TEXTO MOSTRADO:
-*-

Vivimos en un mundo que ama los extremos, donde la conversación es campo de batalla porque pensar distinto se traduce en amenaza; un mundo donde tener una postura tajante, hablar con convicción absoluta y ubicarse en un bando —sin matices ni dudas— es sinónimo de claridad, fuerza y carácter. Y, en contraste, quien se permite habitar la complejidad, quien no se identifica del todo con ninguna orilla, suele ser tachado de tibio, de falto de criterio o de carácter.
Nos hemos acostumbrado a habitar los extremos, a construir nuestra identidad -lo que somos- desde el contraste con lo que no somos, y desde esa lógica, quien no se ubica claramente en un bando es sospechoso y hasta traidor.

-*-

DATOS REGISTRADOS:
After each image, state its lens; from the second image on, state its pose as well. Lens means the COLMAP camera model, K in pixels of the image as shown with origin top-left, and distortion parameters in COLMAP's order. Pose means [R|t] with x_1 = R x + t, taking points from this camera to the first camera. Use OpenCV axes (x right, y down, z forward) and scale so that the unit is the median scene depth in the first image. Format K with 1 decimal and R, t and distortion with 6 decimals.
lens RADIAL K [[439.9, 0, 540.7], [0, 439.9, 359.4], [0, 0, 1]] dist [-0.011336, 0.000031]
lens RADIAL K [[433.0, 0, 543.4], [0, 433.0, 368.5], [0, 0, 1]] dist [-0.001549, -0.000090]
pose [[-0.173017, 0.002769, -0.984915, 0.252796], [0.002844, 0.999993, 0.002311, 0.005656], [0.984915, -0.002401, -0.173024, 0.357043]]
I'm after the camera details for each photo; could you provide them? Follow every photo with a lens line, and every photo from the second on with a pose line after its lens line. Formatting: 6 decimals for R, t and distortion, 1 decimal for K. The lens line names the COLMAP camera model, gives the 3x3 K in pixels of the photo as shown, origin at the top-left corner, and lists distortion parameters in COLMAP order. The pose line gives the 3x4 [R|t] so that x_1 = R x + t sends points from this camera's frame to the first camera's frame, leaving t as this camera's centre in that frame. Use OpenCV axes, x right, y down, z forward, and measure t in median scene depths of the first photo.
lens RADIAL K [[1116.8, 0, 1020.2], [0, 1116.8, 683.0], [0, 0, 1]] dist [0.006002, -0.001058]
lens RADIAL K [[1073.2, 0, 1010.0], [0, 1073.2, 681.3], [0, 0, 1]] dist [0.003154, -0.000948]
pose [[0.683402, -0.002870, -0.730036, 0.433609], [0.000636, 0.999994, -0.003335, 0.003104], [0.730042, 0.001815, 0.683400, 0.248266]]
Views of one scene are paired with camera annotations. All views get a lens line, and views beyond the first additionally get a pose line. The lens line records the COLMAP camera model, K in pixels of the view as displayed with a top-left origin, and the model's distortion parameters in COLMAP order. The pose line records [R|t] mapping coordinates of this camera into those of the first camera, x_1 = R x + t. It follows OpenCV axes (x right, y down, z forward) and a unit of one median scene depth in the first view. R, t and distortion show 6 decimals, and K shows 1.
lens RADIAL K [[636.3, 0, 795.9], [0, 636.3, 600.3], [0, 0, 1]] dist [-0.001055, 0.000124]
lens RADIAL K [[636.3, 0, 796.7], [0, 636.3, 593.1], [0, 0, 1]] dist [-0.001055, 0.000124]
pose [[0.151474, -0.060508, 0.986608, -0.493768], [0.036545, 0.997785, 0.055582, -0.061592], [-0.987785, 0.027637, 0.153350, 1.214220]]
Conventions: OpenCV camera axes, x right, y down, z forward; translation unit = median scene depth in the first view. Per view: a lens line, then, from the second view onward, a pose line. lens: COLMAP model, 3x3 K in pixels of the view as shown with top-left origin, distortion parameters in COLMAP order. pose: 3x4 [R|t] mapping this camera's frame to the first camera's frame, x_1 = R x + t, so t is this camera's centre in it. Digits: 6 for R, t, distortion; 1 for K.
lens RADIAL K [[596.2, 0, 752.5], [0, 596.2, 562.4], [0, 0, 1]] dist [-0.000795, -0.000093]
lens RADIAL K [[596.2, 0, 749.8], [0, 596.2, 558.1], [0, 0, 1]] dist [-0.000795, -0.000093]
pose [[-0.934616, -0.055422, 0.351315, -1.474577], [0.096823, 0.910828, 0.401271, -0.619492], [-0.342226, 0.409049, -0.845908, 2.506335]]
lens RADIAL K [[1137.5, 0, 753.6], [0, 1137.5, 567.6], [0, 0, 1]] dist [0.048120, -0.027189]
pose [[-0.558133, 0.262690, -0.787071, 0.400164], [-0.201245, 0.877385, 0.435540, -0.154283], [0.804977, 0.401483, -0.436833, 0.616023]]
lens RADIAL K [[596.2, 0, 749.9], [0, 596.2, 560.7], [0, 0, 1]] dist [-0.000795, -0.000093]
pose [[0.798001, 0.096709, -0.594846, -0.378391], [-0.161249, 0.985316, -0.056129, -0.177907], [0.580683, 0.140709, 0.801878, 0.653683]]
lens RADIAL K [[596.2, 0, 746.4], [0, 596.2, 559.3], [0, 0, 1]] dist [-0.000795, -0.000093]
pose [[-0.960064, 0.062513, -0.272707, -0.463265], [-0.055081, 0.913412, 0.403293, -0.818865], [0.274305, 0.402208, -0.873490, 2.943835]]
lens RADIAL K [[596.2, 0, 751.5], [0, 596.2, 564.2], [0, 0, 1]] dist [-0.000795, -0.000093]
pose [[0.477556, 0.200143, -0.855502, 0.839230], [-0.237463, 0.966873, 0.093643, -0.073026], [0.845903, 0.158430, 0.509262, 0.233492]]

-*-

TAREAS POR HACER:
- 1) Transcribe del texto sobre los extremos el fragmento entre "Nos hemos acostumbrado" y "y hasta traidor.", ambos incluidos.
- 2) En el texto sobre los extremos, ¿de qué suele ser tachado quien no se identifica del todo con ninguna orilla?
El listado viene de otra fuente.

RESPUESTAS DE ACTIVIDAD:
- 1)
Nos hemos acostumbrado a habitar los extremos, a construir nuestra identidad -lo que somos- desde el contraste con lo que no somos, y desde esa lógica, quien no se ubica claramente en un bando es sospechoso y hasta traidor.

- 2) De tibio, de falto de criterio o de carácter.